> _What to work on_:
A - According to the article on biomarkers in the adolescent brain, what led neuroscientists and public commentators to link teenage risk-taking and impulsivity to brain development? Answer in one to three sentences.
B - Transcribe the part of the article on biomarkers in the adolescent brain that opens with the words "Adolescent brain development" and closes with "adolescence [2, 3].".

> _Excerpt_:
────────────────────────────────────────
State of the Art and Science
Dec 2016

Locating Risk in the Adolescent Brain: Ethical Challenges in the Use of Biomarkers for Adolescent Health and Social Policy

Suparna Choudhury, PhD and Sheehan Moore
AMA J Ethics. 2016;18(12):1199-1206. doi: 10.1001/journalofethics.2016.18.12.stas1-1612.


Technological developments in neuroscience over the last 20 years have generated excitement about the potential of neuroscientific insights for the understanding of and intervention in children’s and adolescents’ behavior. This article introduces some ways in which new results from developmental cognitive neuroscience have been appropriated in the context of adolescent mental health. We also consider social and interpersonal factors that drive the use of neurobiological markers of mental disorders in pediatric psychiatry. Finally, we outline the current ambitions for using neurobiological biomarkers in adolescent mental health care and discuss some ethical challenges arising from the methodological, political, cultural, and social contexts of their application.


The interest in neuroscientific expertise has spread rapidly beyond the laboratory, as interpretations about brain changes of young people increasingly provide an evidence base to guide psychiatric treatment, child-rearing, and policy. As researchers in neuroscience, psychiatry, and social science, we are interested in the interactions among science and the social, cultural, and political contexts of research. This paper examines ways in which new results from developmental cognitive neuroscience—in particular, brain changes discovered through neuroimaging techniques—have been appropriated in the context of adolescent mental health, reinforcing an emerging emphasis on neurobiological markers of mental disorders as diagnostic tools in pediatric psychiatry. We first outline current ambitions for the use of neurobiological biomarkers in adolescent mental health and social policy and then examine some scientific and ethical challenges that arise in the methodological, cultural, political, and social contexts of their application.

The New Science of the Adolescent Brain: Neuroimaging and Hopes for Biomarkers

Adolescent brain development became a major project in neuroscience following the first set of cross-sectional and longitudinal studies of children, adolescents, and adults using magnetic resonance imaging (MRI) technology in the 1990s [1]. For example, the correlation between structural and functional developments in brain regions revealed through MRIs and performance on cognitive tasks that tap capacities such as impulse control and empathy has led neuroscientists and public commentators to link risk-taking and impulsivity—commonly associated with teenagers—to developmental processes in the brain during adolescence [2, 3].

Applying insights from neuroscience and determining whether the function, connectivity, or structure of an adolescent’s brain signals the presence or risk of mental disorder or behavior like risk-taking is also of significance in the context of education and the law. For example, “neuroeducation” curricula based on preliminary neuroscience findings are on the rise [4], supporting intervention programs for reading difficulties like dyslexia [5] and forming the basis for commercially available educational programs for educators to improve student performance (e.g., the Florida-based BrainSMART [6]). Furthermore, neuroimaging data played a role in marshalling support for the abolition of the juvenile death penalty in 2005 [7]. It also has been used to demonstrate neuroscience’s relevance to legal decision making about adolescent culpability, as one prominent neuroscientist advised the defense team of a 15-year-old detainee at Guantánamo Bay on the basis of data on the immaturity of the neurocognitive systems implicated in cognitive control and reward-seeking behaviors [8]. Neuroscientists and policymakers have appealed to similar data to refine or reform policy guidelines in the context of adolescents and driving [9], safer sex [10], voting age [11], and occupational health and safety [12].
────────────────────────────────────────
> _Recorded information_:
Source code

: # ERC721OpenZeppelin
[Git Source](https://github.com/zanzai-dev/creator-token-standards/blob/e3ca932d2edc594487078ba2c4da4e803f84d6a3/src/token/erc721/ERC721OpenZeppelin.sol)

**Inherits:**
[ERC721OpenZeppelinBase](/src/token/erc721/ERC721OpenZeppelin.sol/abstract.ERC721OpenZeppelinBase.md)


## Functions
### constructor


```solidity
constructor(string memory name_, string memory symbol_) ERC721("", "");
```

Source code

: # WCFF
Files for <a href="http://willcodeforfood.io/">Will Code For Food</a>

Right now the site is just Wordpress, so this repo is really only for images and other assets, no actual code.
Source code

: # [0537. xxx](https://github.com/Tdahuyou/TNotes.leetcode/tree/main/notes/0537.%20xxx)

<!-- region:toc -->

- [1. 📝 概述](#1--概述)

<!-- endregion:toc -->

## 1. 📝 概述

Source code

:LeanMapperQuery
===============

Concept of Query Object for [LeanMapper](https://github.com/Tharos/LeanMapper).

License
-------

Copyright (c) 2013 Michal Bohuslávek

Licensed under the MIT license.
────────────────────────────────────────
> _Numbered answers_:
A - They drew the link from the correlation between structural and functional changes in brain regions, as revealed through MRIs, and performance on cognitive tasks that tap capacities such as impulse control and empathy.

B -
Adolescent brain development became a major project in neuroscience following the first set of cross-sectional and longitudinal studies of children, adolescents, and adults using magnetic resonance imaging (MRI) technology in the 1990s [1]. For example, the correlation between structural and functional developments in brain regions revealed through MRIs and performance on cognitive tasks that tap capacities such as impulse control and empathy has led neuroscientists and public commentators to link risk-taking and impulsivity—commonly associated with teenagers—to developmental processes in the brain during adolescence [2, 3].